### MARCHE À SUIVRE:
Dans les annonces, reproduisez fidèlement le passage allant de « S’adresser chez M. Molard, boulanger, cours » à « n° 15, au 3e. », ces deux segments compris.

### TEXTE EXTRAIT:
____

S’adresser chez M. Molard, boulanger, cours d’Herbouville, n° 2.

(166) A vendre un atelier de mouchoirs et rubans, composé de 5 métiers de 400, 600 et 900.
S’adresser au bureau.

(155) A vendre ensemble ou séparément, un superbe atelier de 5 métiers, articles nouveautés à la Jacquard, et facilités pour le paiement. S’adresser au bureau du journal.

(157) A vendre de suite un atelier de 4 métiers d’unis en activité, une mécanique ronde, avec tous les accessoires et suite du loyer. S’adresser au bureau.

(174) A vendre, un métier de courant, en 10 chemins et mécanique en 400. S’adresser à M. Defisse, rue Bouteille, n° 15, au 3e.

(175) A prendre un métier de maître tout complet, en unis, pour le prix de 8 fr. par mois ; on fournira aussi le lit. S’adresser chez M. Guyon, rue Tholozan, n° 6.

[169] Le sieur david, mécanicien, à Lyon, place Croix-Pâquet, breveté pour les nouvelles mécaniques rondes, longues et en fer à cheval, à devider et à faire les cannettes, ensemble ou séparément, prévient qu’il va y adapter un nouveau moyen qu’il a inventé pour arrêter les cannettes à plusieurs bouts quand un des fils casse, moyen qui donne en même temps une égale tension à tous les fils. Il fait observer que ces nouvelles mécaniques à canettes sont des plus avantageuses, pouvant, sur une petite mécanique en forme de fer à cheval, avec un seul rang, faire 10 à 12 cannettes à tant de bouts que l’on désire, 20 et 24 sur deux rangs, et avec la facilité de ne pas tendre beaucoup les bras ; elles se font à la flotte pour coton, fantaisie, tibé, etc.
Il fait des échanges de ces nouvelles mécaniques contre les anciennes qu’il revend à bon marché.

[137] tranchat, mécanicien, rue du Commerce, n° 18, vient d’obtenir un brevet d’invention et de perfectionnement, pour le procédé qu’il vient d’ajouter à ses cannetières par lequel la cannette s’arrête aussitôt qu’un des bouts casse, ou que la soie d’un roquet est employée ; il reste toujours hors la cannette une longueur de 8 pouces de soie pour nouer. Ces cannetières offrent non-seulement l’économie de la matière et de la main-d’œuvre, mais l’avantage de donner à l’étoffe toute la régularité, la propreté et l’éclat dont elle est susceptible. Le crémage, les trames rebouclées ou tirantes sont impossibles, et les lisières parfaites par l’emploi des cannettes provenant de ces cannetières, qui les font également à quel nombre de bouts que ce soit.
Le sieur Tranchat tient aussi magasin de mécaniques à la Jacquard, de mécaniques à devider, de moulinages. Il fait ses cannetières propres à faire autant de cannettes qu’on le désire. On peut les voir en activité chez MM. Morel, rue des Tables-Claudiennes,14, et Martinon, place de la Croix-Rousse, n° 17.

____

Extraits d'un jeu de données

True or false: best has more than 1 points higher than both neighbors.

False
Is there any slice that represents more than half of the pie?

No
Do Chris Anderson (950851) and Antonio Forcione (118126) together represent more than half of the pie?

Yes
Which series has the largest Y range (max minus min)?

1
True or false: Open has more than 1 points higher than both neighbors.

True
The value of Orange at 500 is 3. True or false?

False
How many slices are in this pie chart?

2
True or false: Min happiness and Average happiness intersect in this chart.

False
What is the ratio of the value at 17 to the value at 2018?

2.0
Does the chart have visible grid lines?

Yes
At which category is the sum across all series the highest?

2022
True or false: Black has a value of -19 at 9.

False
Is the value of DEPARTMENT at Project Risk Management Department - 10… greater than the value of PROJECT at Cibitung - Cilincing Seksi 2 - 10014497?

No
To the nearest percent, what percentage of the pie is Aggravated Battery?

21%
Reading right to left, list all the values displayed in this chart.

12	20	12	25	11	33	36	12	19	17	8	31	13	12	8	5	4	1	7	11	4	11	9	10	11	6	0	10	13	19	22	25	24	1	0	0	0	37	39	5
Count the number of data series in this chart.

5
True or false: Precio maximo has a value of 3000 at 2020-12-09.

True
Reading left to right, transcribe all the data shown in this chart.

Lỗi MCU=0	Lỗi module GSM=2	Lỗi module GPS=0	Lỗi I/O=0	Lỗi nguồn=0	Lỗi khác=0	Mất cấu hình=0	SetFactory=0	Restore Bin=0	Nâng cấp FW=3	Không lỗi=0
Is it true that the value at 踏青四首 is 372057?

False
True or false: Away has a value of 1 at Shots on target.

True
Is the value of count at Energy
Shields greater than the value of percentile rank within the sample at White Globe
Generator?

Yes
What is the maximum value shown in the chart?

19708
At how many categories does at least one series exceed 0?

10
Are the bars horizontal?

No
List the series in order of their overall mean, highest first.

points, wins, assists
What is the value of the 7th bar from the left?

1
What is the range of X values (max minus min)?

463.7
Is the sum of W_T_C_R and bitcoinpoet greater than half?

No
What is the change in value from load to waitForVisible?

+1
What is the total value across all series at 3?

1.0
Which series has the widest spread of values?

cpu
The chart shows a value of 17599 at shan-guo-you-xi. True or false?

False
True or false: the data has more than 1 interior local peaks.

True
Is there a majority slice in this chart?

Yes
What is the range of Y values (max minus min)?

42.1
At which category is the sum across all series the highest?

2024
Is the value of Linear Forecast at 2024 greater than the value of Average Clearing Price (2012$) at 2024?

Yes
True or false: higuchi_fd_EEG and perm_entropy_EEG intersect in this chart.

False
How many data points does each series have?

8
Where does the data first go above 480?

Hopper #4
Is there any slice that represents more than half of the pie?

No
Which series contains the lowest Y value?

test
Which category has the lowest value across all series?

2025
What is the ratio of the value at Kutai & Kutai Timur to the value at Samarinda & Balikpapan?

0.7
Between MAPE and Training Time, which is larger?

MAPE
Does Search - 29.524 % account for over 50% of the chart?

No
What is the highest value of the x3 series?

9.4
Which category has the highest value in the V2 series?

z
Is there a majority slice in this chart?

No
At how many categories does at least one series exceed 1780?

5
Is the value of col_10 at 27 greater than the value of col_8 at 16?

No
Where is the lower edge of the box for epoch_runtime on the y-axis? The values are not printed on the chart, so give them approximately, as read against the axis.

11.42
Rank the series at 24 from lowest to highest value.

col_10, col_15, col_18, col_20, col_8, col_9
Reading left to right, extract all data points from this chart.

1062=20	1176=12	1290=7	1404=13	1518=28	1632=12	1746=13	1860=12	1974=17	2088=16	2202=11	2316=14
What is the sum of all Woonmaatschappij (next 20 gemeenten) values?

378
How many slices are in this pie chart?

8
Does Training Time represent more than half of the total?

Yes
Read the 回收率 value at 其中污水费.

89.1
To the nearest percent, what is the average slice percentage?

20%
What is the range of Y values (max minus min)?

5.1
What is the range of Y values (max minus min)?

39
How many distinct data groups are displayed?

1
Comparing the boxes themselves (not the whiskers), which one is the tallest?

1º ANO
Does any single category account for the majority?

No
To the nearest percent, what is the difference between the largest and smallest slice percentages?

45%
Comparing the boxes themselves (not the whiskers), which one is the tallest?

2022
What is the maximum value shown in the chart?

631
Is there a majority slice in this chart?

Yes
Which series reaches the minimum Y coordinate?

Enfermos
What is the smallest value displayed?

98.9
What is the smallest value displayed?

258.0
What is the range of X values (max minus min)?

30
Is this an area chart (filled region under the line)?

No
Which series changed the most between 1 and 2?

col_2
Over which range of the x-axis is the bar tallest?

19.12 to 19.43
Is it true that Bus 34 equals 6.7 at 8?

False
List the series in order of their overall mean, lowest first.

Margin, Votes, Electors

____

### RÉSULTAT DE L'EXERCICE:
S’adresser chez M. Molard, boulanger, cours d’Herbouville, n° 2.

(166) A vendre un atelier de mouchoirs et rubans, composé de 5 métiers de 400, 600 et 900.
S’adresser au bureau.

(155) A vendre ensemble ou séparément, un superbe atelier de 5 métiers, articles nouveautés à la Jacquard, et facilités pour le paiement. S’adresser au bureau du journal.

(157) A vendre de suite un atelier de 4 métiers d’unis en activité, une mécanique ronde, avec tous les accessoires et suite du loyer. S’adresser au bureau.

(174) A vendre, un métier de courant, en 10 chemins et mécanique en 400. S’adresser à M. Defisse, rue Bouteille, n° 15, au 3e.